Latham gave it to me, on our first-year anniversary.

“Look, I know you’re hurting. I know you miss him a lot. But if you’re trying to get pregnant to fill a void in your life, you should find a father who will be around for a while.”

I wasn’t sure what rankled more, Phin thinking I slept with him to get pregnant, or Phin thinking I needed a child to fill some void in my life.

“It’s not any of your business, but since you brought it up, I missed my last period and thought I might be pregnant, so I bought a pregnancy test when we were at the gas station last night. If you’d bothered to look closer, you’d see there was only one blue line, not two. I’m not pregnant, so this conversation is over.”

Phin shifted his weight from one foot to the other, then cupped his elbow and rubbed the back of his neck.

“I believe you,” he said.

“Good. Because I’m telling the truth.”

“But if it’s negative, why did you save it?”

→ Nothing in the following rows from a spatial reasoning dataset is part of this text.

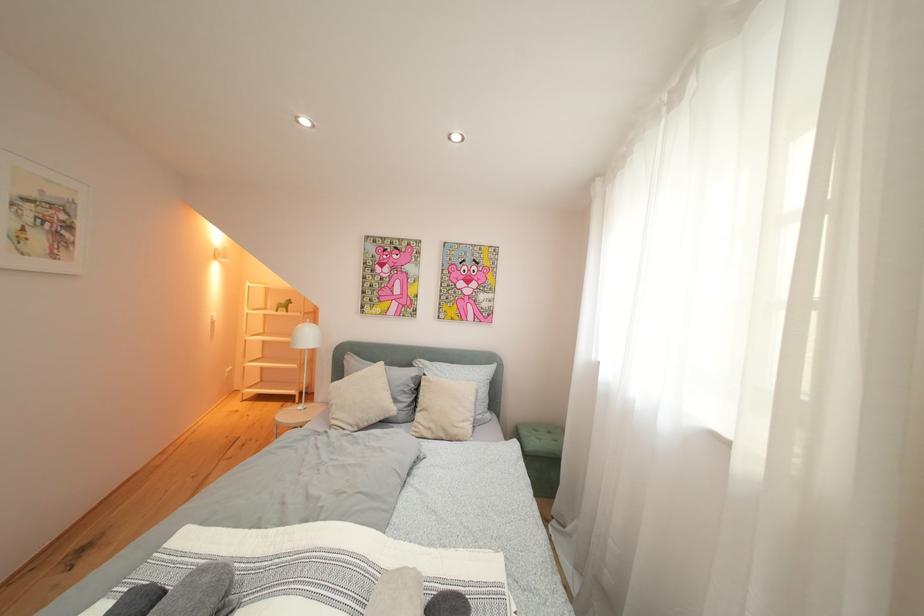
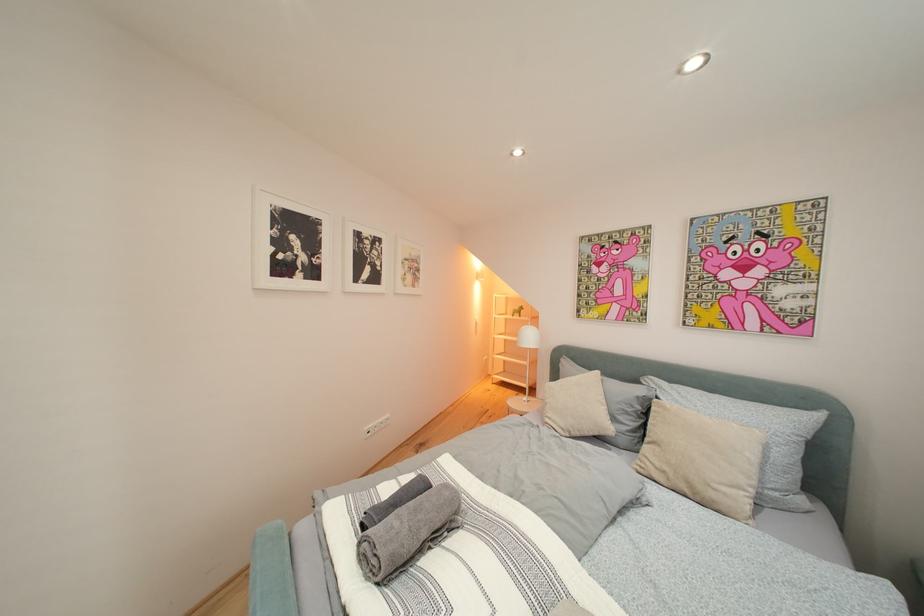
Question: Based on the continuous images, in which direction is the camera rotating? Reply with the corresponding letter.

Choices:
 (A) Left
 (B) Right
 (C) Up
 (D) Down

Answer: (A)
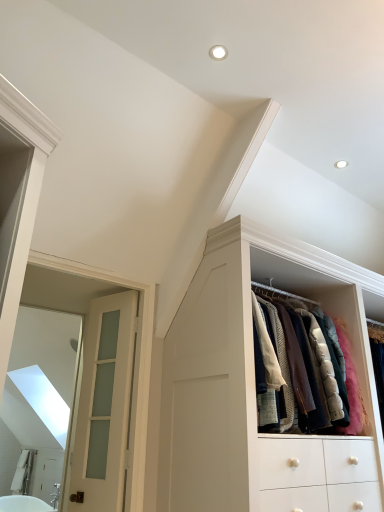
Question: Is white frosted glass door at left at the right side of white wood cabinet at upper right?

Choices:
 (A) no
 (B) yes

Answer: (A)

Question: Is white frosted glass door at left at the left side of white wood cabinet at upper right?

Choices:
 (A) yes
 (B) no

Answer: (A)

Question: Is white wood cabinet at upper right completely or partially inside white frosted glass door at left?

Choices:
 (A) yes
 (B) no

Answer: (B)

Question: Is white frosted glass door at left completely or partially outside of white wood cabinet at upper right?

Choices:
 (A) yes
 (B) no

Answer: (A)

Question: From the image's perspective, is white frosted glass door at left under white wood cabinet at upper right?

Choices:
 (A) yes
 (B) no

Answer: (A)

Question: Can you confirm if white frosted glass door at left is shorter than white wood cabinet at upper right?

Choices:
 (A) yes
 (B) no

Answer: (B)

Question: From the image's perspective, is white glossy bathtub at lower left located above white wood cabinet at upper right?

Choices:
 (A) yes
 (B) no

Answer: (B)

Question: From a real-world perspective, is white glossy bathtub at lower left on white wood cabinet at upper right?

Choices:
 (A) yes
 (B) no

Answer: (B)

Question: Could you tell me if white glossy bathtub at lower left is facing white wood cabinet at upper right?

Choices:
 (A) no
 (B) yes

Answer: (A)

Question: Is white glossy bathtub at lower left bigger than white wood cabinet at upper right?

Choices:
 (A) no
 (B) yes

Answer: (A)

Question: Can we say white glossy bathtub at lower left lies outside white wood cabinet at upper right?

Choices:
 (A) yes
 (B) no

Answer: (A)

Question: From a real-world perspective, is white glossy bathtub at lower left beneath white wood cabinet at upper right?

Choices:
 (A) no
 (B) yes

Answer: (B)

Question: From the image's perspective, does white frosted glass door at left appear higher than white glossy bathtub at lower left?

Choices:
 (A) no
 (B) yes

Answer: (B)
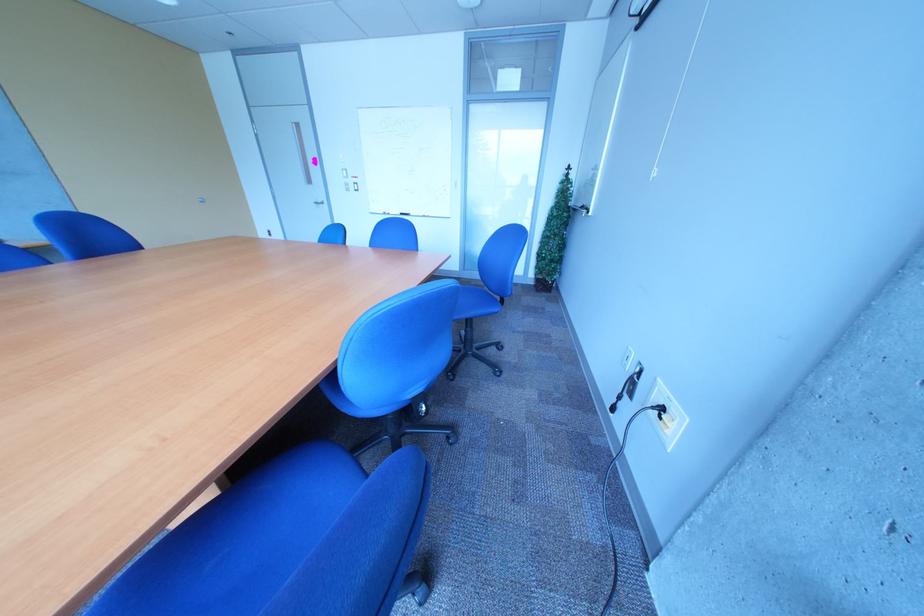
Identify the location of silver door handle. Image resolution: width=924 pixels, height=616 pixels. (320, 201).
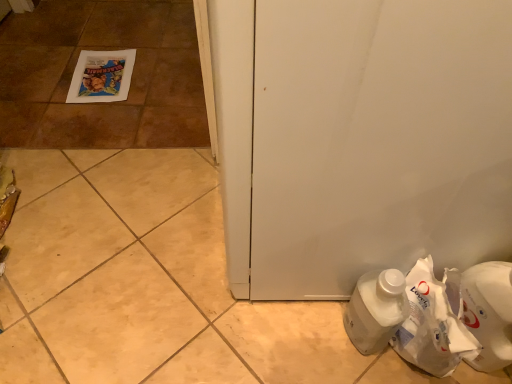
Question: Is white matte door at center behind white paper bag at lower right?

Choices:
 (A) no
 (B) yes

Answer: (A)

Question: From the image's perspective, would you say white matte door at center is shown under white paper bag at lower right?

Choices:
 (A) no
 (B) yes

Answer: (A)

Question: Is white matte door at center wider than white paper bag at lower right?

Choices:
 (A) no
 (B) yes

Answer: (B)

Question: Is the depth of white matte door at center less than that of white paper bag at lower right?

Choices:
 (A) no
 (B) yes

Answer: (B)

Question: Is white matte door at center positioned beyond the bounds of white paper bag at lower right?

Choices:
 (A) yes
 (B) no

Answer: (A)

Question: Is white matte door at center thinner than white paper bag at lower right?

Choices:
 (A) yes
 (B) no

Answer: (B)

Question: From the image's perspective, does white plastic bottle at lower right appear lower than white matte door at center?

Choices:
 (A) yes
 (B) no

Answer: (A)

Question: Does white plastic bottle at lower right have a smaller size compared to white matte door at center?

Choices:
 (A) no
 (B) yes

Answer: (B)

Question: Does white plastic bottle at lower right lie behind white matte door at center?

Choices:
 (A) no
 (B) yes

Answer: (B)

Question: From a real-world perspective, is white plastic bottle at lower right located beneath white matte door at center?

Choices:
 (A) no
 (B) yes

Answer: (B)

Question: Is white plastic bottle at lower right far away from white matte door at center?

Choices:
 (A) yes
 (B) no

Answer: (B)

Question: Is white plastic bottle at lower right oriented towards white matte door at center?

Choices:
 (A) no
 (B) yes

Answer: (A)

Question: Does matte paper poster at upper left appear on the left side of white plastic bottle at lower right?

Choices:
 (A) no
 (B) yes

Answer: (B)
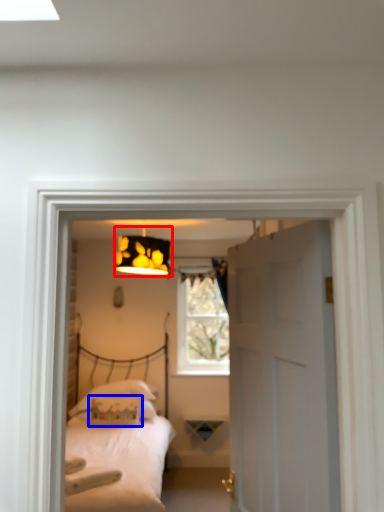
Question: Which of the following is the closest to the observer, lamp (highlighted by a red box) or pillow (highlighted by a blue box)?

Choices:
 (A) lamp
 (B) pillow

Answer: (A)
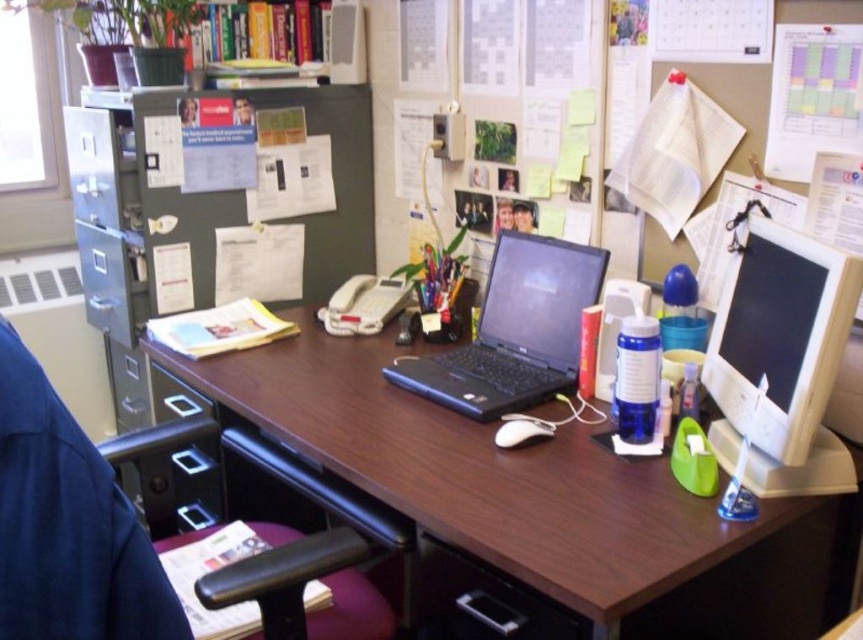
Can you confirm if dark blue fabric swivel chair at left is smaller than black plastic drawer at lower left?

Yes, dark blue fabric swivel chair at left is smaller than black plastic drawer at lower left.

Between dark blue fabric swivel chair at left and black plastic drawer at lower left, which one appears on the left side from the viewer's perspective?

From the viewer's perspective, black plastic drawer at lower left appears more on the left side.

The image size is (863, 640). Find the location of `dark blue fabric swivel chair at left`. dark blue fabric swivel chair at left is located at coordinates (68, 524).

Is metallic gray file cabinet at left shorter than black plastic drawer at lower left?

No, metallic gray file cabinet at left is not shorter than black plastic drawer at lower left.

Between metallic gray file cabinet at left and black plastic drawer at lower left, which one has more height?

Standing taller between the two is metallic gray file cabinet at left.

From the picture: Who is more distant from viewer, (110,218) or (194,484)?

Positioned behind is point (110,218).

This screenshot has height=640, width=863. Identify the location of metallic gray file cabinet at left. (206, 205).

Which is more to the left, black plastic laptop at center or black plastic drawer at lower left?

black plastic drawer at lower left

Between black plastic laptop at center and black plastic drawer at lower left, which one appears on the right side from the viewer's perspective?

Positioned to the right is black plastic laptop at center.

You are a GUI agent. You are given a task and a screenshot of the screen. Output one action in this format:
    pyautogui.click(x=<x>, y=<y>)
    Task: Click on the black plastic laptop at center
    The height and width of the screenshot is (640, 863).
    Given the screenshot: What is the action you would take?
    pyautogui.click(x=514, y=332)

I opened my mouth to answer, but nothing came out. What was I supposed to tell him? That part of me wanted to be pregnant, so I could always have part of Latham with me? That maybe I did have a void that needed to be filled? That keeping a negative pregnancy test was one more way I could punish myself, as a reminder of what never would be?

I wasn’t ready to tell him that. Especially when he was high on coke.

“If you think I slept with you because I wanted a sperm donor-”

He raised his palms. “I’m just trying to understand you a little better.”